Bingöl
Bingöl
Adını Bingöl Dağından alan Bingöl 1944 yılına kadar resmi olarak Çapakçur adı ile anılmıştır. Çapakçur adının şehre Büyük İskender tarafından verildiği rivayet edilmektedir.
Yüzen Ada: Solhan ilçesinin Hazarşah köyü Aksakal mezrası
mevkiinde bulunan, karaya bağlantısı olmayan bir doğa harikası olan Yüzen Ada
çok ilginç olduğu kadar çok da güzel bir yapıya sahiptir. Gölün üzerinde
serbest halde bulunan adalar yörede yaşayan halk tarafından keşfedilmiştir.
Çir Şelalesi: Çir Taşı adı verilen 100 metre
yükseklikteki kayaların ortasından geçen şelale doğal güzelliğini gözler önüne
seriyor.
Kral Kızı Kalesi: Genç ilçesinde bulunan kale Diyarbakır
çayı ile Konsper çayının buluşma noktasında bir tepeye yapılmıştır. Keynekler
denen bu bölge şu an yıkıntı halindedir. Rivayete göre Pers Kralı Dano kaleyi
kızı için yaptırmıştır.
Buban Bacaları: Kapadokya’yı Dünya çapında bir üne
kavuşturan peri bacalarının benzeri bir doğal yapıda bu bölgemizde
bulunmaktadır. Ancak buradaki bacalar tanıtım şansı bulunamadığından maalesef
çok fazla insan tarafından bilinmemekte.
Kığı Kalesi: Urartu kalelerini andıran mimari yapısıyla, ortaçağ
da yapıldığına dair mimari duvar kalıntıları bulunan kale çok sağlam bir yapıya
sahiptir. Etrafı sarp kayalıklarla kaplı ve oldukça yüksek bir konumdadır.

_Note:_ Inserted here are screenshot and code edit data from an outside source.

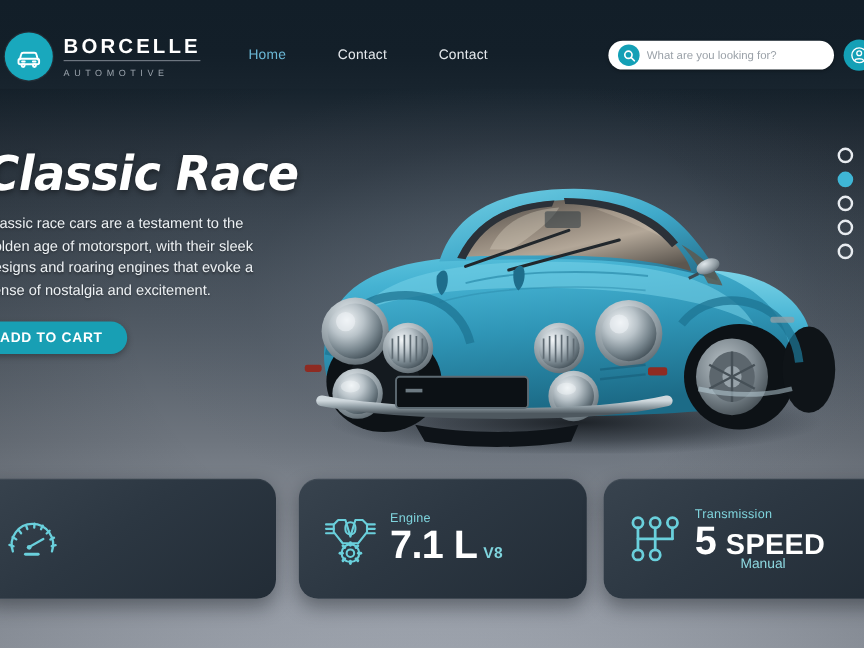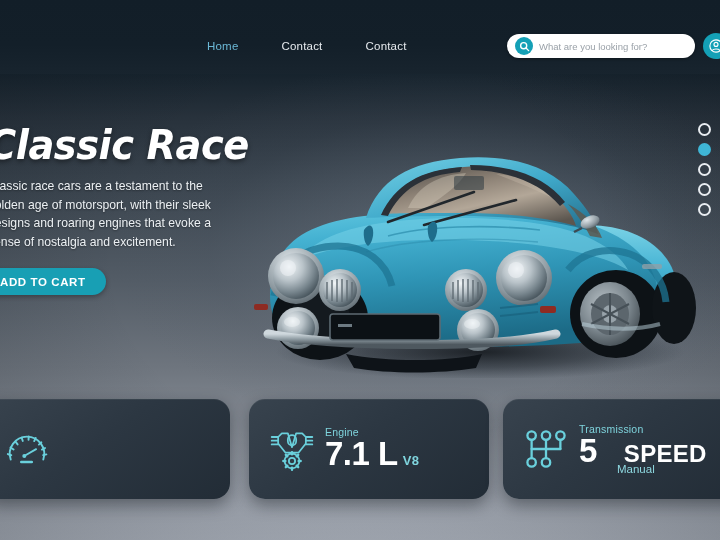--- a/index.html
+++ b/index.html
@@ -162,21 +162,21 @@
   }
   .card-value-row { display:flex; align-items:baseline; gap:5px; }
   .card-value {
     font-size:33px; font-weight:bold; color:#ffffff; line-height:1.08;
     letter-spacing:-0.5px;
   }
   .card-unit {
     font-size:13px; font-weight:bold; color:#7fd4dd; letter-spacing:.3px;
   }
   .card-3 .card-value-row { align-items:baseline; gap:8px; }
-  .card-3 .card-unit-big { font-size:24px; font-weight:bold; color:#ffffff; letter-spacing:.3px;margin-left:19px; }
+  .card-3 .card-unit-big { font-size:24px; font-weight:bold; color:#ffffff; letter-spacing:.3px; }
   .card-3 .card-sub { font-size:11.5px; color:#8ed8e0; margin-top:-5px; margin-left:38px; }
 </style>
 </head>
 <body>
 
 <div class="page">
 
   <div class="bg-base"></div>
   <div class="bg-radial"></div>
 
@@ -347,20 +347,37 @@
       <rect x="404" y="146" width="20" height="5" rx="2" fill="#8fa0a8" opacity=".8"></rect>
 
       <path d="M344 206 C372 212 400 212 422 206" stroke="#bfd6df" stroke-width="4" fill="none" opacity=".5"></path>
     </svg>
   </div>
 
   <div class="bg-vignette"></div>
 
   <header class="header">
 
+    <div class="brand">
+      <div class="brand-badge">
+        <svg width="24" height="24" viewBox="0 0 24 24" fill="none" stroke="#ffffff" stroke-width="1.6" stroke-linecap="round" stroke-linejoin="round">
+          <path d="M4.5 14.5 L5.6 10.4 C5.8 9.5 6.6 9 7.5 9 h9 c0.9 0 1.7 .5 1.9 1.4 L19.5 14.5"></path>
+          <rect x="3.4" y="14" width="17.2" height="4.6" rx="1.5"></rect>
+          <circle cx="7.3" cy="19.6" r="1.25"></circle>
+          <circle cx="16.7" cy="19.6" r="1.25"></circle>
+          <path d="M6.4 16.3 h2.2"></path>
+            <path d="M15.4 16.3 h2.2"></path>
+        </svg>
+      </div>
+      <div class="brand-text">
+        <span class="brand-name">BORCELLE</span>
+        <span class="brand-rule"></span>
+        <span class="brand-sub">AUTOMOTIVE</span>
+      </div>
+    </div>
 
     <nav class="nav">
       <a href="#" class="active">Home</a>
       <a href="#">Contact</a>
       <a href="#">Contact</a>
     </nav>
 
     <div class="search">
       <div class="search-btn">
         <svg width="11" height="11" viewBox="0 0 16 16" fill="none" stroke="#ffffff" stroke-width="2" stroke-linecap="round">

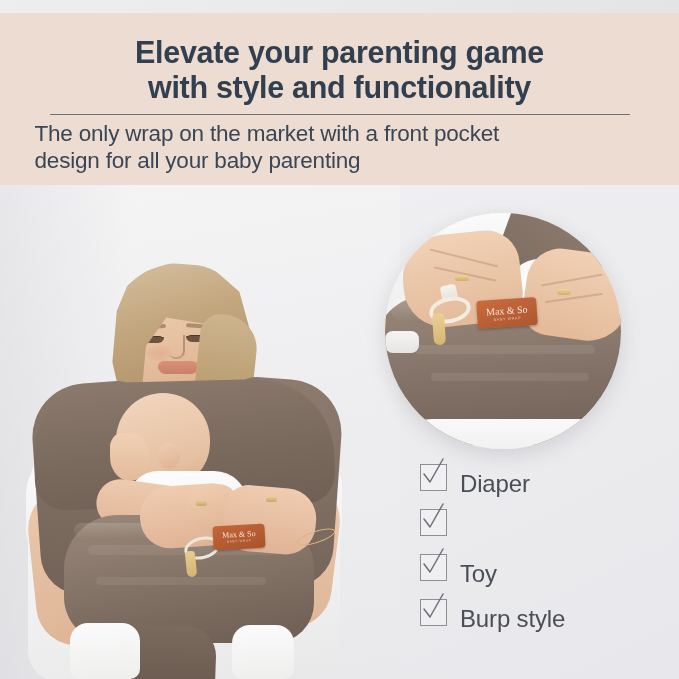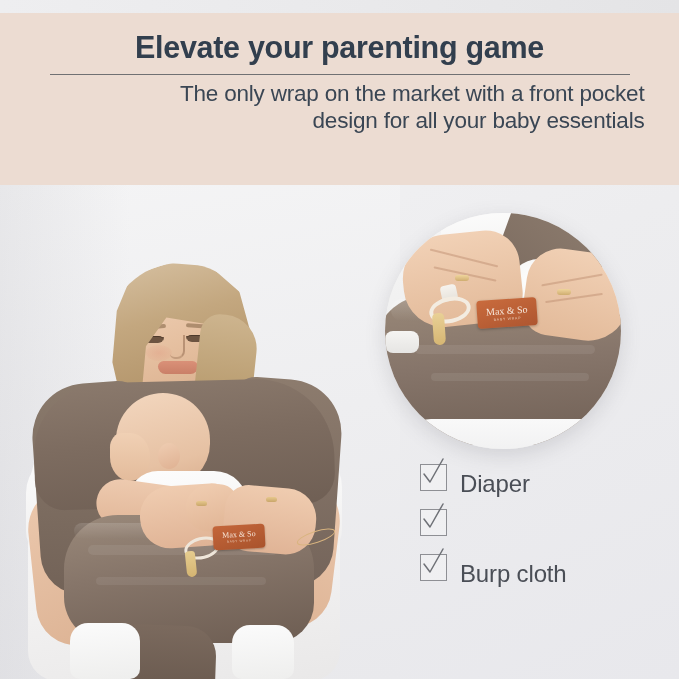--- a/index.html
+++ b/index.html
@@ -21,21 +21,21 @@
   .top-sliver{
     position:absolute;left:0;top:0;width:679px;height:13px;
     background:linear-gradient(90deg,#eeeef0 0%,#e9e9eb 55%,#e4e4e6 100%);
   }
 
   
   .header-banner{
     position:absolute;left:0;top:13px;width:679px;height:172px;
     background:#ecdcd2;
     display:flex;flex-direction:column;align-items:center;justify-content:flex-start;
-    padding-top:17px;box-sizing:border-box;
+    padding-top:22px;box-sizing:border-box;
   }
   .headline{
     color:#323f4e;
     font-size:30.5px;
     line-height:35px;
     font-weight:700;
     letter-spacing:-0.3px;
     text-align:center;
     margin:0;
     width:620px;
@@ -46,21 +46,21 @@
     border-top:1.4px solid #5b5e63;
     margin:9px 0 6px 0;
     opacity:.85;
   }
   .subhead{
     color:#3a4654;
     font-size:22.5px;
     line-height:26.5px;
     font-weight:400;
     letter-spacing:-0.2px;
-    text-align:right;
+    text-align:left;
     margin:0;
     width:610px;
   }
   .subhead .line{display:block;}
 
   
   .photo-stage{
     position:absolute;left:0;top:185px;width:679px;height:494px;
     background:linear-gradient(155deg,#f2f2f4 0%,#ededef 40%,#e8e8ec 100%);
     overflow:hidden;
@@ -408,25 +408,26 @@
 </head>
 <body>
 
 <div class="canvas">
 
   <div class="top-sliver"></div>
 
   <div class="header-banner">
     <h1 class="headline">
       <span class="line">Elevate your parenting game</span>
+      <span class="line">with style and functionality</span>
     </h1>
     <div class="divider"></div>
     <p class="subhead">
       <span class="line">The only wrap on the market with a front pocket</span>
-      <span class="line">design for all your baby essentials</span>
+      <span class="line">design for all your baby parenting</span>
     </p>
   </div>
 
   <div class="photo-stage">
 
     <div class="main-photo">
       <div class="mp-wallshadow"></div>
 
       <div class="m-torso"></div>
       <div class="m-sleeveL"></div>
@@ -526,27 +527,35 @@
       </div>
 
       <div class="check-row">
         <span class="checkbox">
           <svg width="30" height="34" viewBox="0 0 30 34" fill="none">
             <path d="M5 17 L11 25 L24 2" stroke="#6f7177" stroke-width="1.5" fill="none" stroke-linecap="round" stroke-linejoin="round"></path>
           </svg>
         </span>
       </div>
 
-
-
       <div class="check-row">
         <span class="checkbox">
           <svg width="30" height="34" viewBox="0 0 30 34" fill="none">
             <path d="M5 17 L11 25 L24 2" stroke="#6f7177" stroke-width="1.5" fill="none" stroke-linecap="round" stroke-linejoin="round"></path>
           </svg>
         </span>
-        <span class="check-label">Burp cloth</span>
+        <span class="check-label">Toy</span>
+      </div>
+
+
+      <div class="check-row">
+        <span class="checkbox">
+          <svg width="30" height="34" viewBox="0 0 30 34" fill="none">
+            <path d="M5 17 L11 25 L24 2" stroke="#6f7177" stroke-width="1.5" fill="none" stroke-linecap="round" stroke-linejoin="round"></path>
+          </svg>
+        </span>
+        <span class="check-label">Burp style</span>
       </div>
 
     </div>
 
   </div>
 </div>
 
 </body></html>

Dağlık bir araziye sahip olan bölgede, hakim bir görüş açısına sahiptir.
Zağ Mağarası: Bingöl, Solhan, Muş karayolunun 18.
Kilometresinde sağa doğru ayrılan Gökçeli köy yolunun 5. Kilometresinde yer
almaktadır. Zağ mağaraları kayalık kütlenin ön cephesinde mağara ve odalardan
oluşan bir yapıdır. Bu yapı insan eliyle yapılmış olup iç mekanlar arasında
kademeli geçişler sağlanmıştır. Milattan sonra 5. Yüzyılda Roma dönemine ait
olduğu düşünülmektedir.
Ilıca Kaplıcaları ve Termal Tesisler: Bingöl’e bağlı
Ilıcalar beldesinde yer alan kaplıcalar, Bingöl - Erzurum karayolunun 20. Kilometresindedir.
Kaplıcanın havuz suyunda yapılan analizler biokarbonatlı, karbondioksitli ve
karbon gazlı sular gurubundan olup bunun yanında klor, sülfat ve silikat gibi
demir ve alüminyum katyonları da içerdiği görülmüştür. Sağlık turizmi açısından
oldukça fazla önemi olan kaplıcalara yıllık yaklaşık olarak 8000 turist
gelmektedir.
Yörede üretilen dut pekmezi ve Bingöl balı tadılmalıdır.
Atapark ve Soğuk Çeşme mevkiinde yöresel yemekler yenebilir.